— Start MATERIAL SUPPLIED —
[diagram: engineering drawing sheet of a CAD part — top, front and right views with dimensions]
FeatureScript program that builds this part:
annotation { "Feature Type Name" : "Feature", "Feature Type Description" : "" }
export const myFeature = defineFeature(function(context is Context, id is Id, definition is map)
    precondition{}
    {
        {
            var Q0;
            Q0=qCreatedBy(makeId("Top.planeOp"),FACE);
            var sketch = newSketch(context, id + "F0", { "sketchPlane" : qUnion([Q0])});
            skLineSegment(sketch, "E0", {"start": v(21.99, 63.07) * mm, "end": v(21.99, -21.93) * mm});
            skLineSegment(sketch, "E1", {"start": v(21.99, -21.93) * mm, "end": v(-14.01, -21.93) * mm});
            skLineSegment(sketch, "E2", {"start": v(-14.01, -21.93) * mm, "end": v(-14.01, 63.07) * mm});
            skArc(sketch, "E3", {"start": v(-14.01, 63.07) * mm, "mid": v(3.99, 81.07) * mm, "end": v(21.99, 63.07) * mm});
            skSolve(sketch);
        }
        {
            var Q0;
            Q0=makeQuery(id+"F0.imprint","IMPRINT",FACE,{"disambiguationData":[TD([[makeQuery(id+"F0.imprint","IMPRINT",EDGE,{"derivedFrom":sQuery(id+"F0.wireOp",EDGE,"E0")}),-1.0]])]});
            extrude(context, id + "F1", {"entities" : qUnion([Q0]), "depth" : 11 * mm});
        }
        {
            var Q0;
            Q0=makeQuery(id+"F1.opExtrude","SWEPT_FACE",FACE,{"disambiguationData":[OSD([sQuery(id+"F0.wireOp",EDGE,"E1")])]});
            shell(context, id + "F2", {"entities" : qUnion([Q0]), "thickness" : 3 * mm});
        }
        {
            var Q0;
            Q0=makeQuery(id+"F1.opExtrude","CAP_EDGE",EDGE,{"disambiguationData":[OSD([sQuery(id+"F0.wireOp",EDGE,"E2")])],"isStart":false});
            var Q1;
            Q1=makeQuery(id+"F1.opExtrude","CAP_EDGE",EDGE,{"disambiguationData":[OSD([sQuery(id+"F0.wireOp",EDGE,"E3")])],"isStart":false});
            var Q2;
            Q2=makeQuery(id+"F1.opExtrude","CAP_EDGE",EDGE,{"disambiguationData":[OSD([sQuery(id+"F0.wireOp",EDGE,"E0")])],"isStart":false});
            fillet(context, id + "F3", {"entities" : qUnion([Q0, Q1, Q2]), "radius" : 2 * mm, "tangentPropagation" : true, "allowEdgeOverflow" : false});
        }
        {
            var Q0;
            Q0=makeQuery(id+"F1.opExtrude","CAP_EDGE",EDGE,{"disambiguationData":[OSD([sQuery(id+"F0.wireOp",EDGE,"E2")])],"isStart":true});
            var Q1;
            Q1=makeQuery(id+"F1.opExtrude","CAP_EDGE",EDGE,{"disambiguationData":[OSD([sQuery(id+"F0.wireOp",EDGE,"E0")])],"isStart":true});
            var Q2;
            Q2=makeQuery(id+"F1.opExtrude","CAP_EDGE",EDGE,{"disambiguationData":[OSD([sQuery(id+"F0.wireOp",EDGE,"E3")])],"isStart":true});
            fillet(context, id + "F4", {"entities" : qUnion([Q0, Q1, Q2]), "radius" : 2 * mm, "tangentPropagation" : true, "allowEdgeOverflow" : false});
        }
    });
— End MATERIAL SUPPLIED —
— Start MATERIAL SUPPLIED —
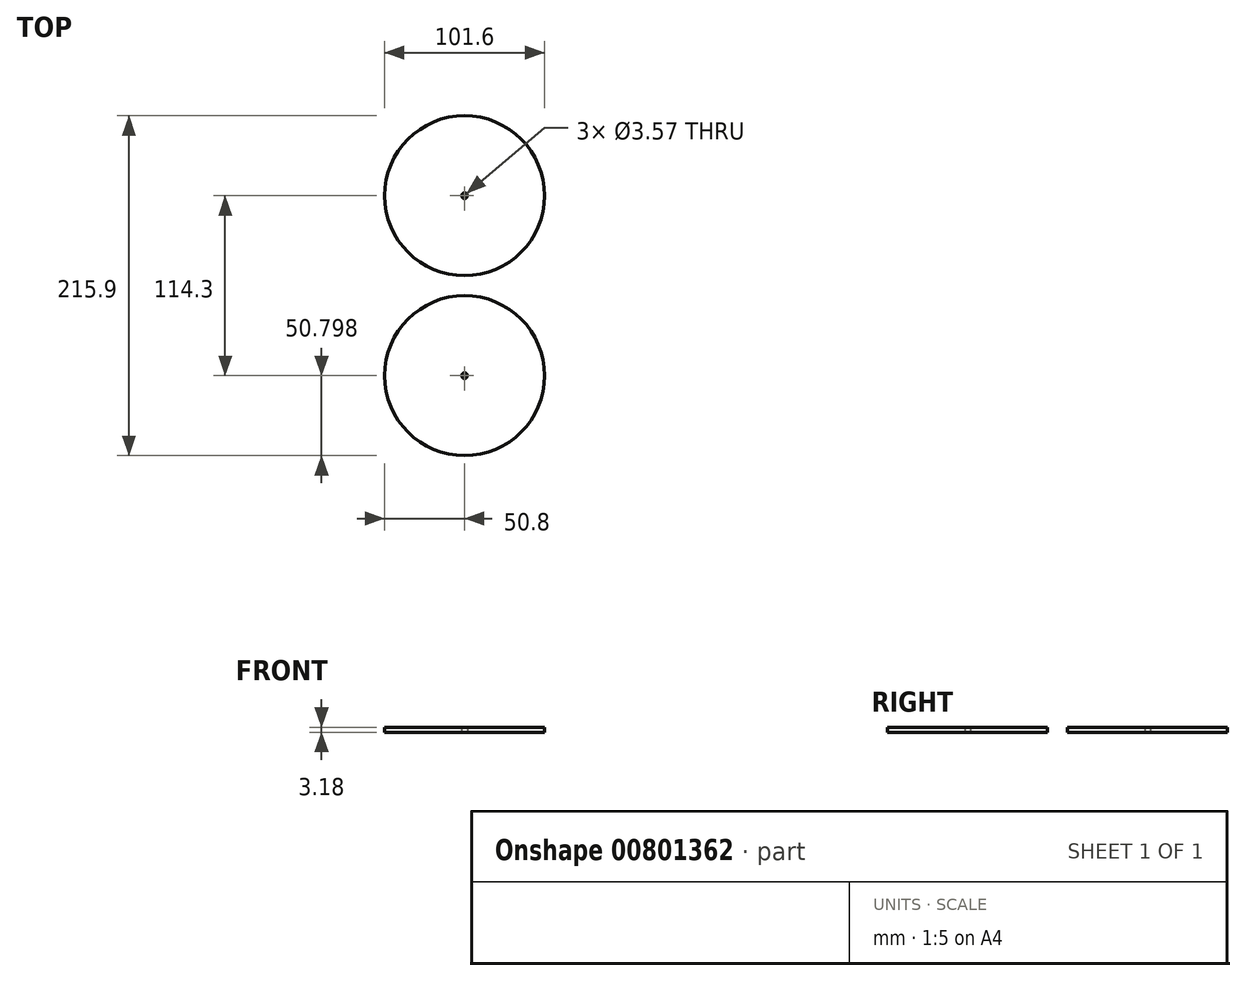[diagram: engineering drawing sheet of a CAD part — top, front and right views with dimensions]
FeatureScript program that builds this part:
— End MATERIAL SUPPLIED —
### REQUIRED TASK:
Gather every line in the entries above that contains the string "tangentPropagation", and copy each of those lines in full.

### REPLY:
            fillet(context, id + "F3", {"entities" : qUnion([Q0, Q1, Q2]), "radius" : 2 * mm, "tangentPropagation" : true, "allowEdgeOverflow" : false});
            fillet(context, id + "F4", {"entities" : qUnion([Q0, Q1, Q2]), "radius" : 2 * mm, "tangentPropagation" : true, "allowEdgeOverflow" : false});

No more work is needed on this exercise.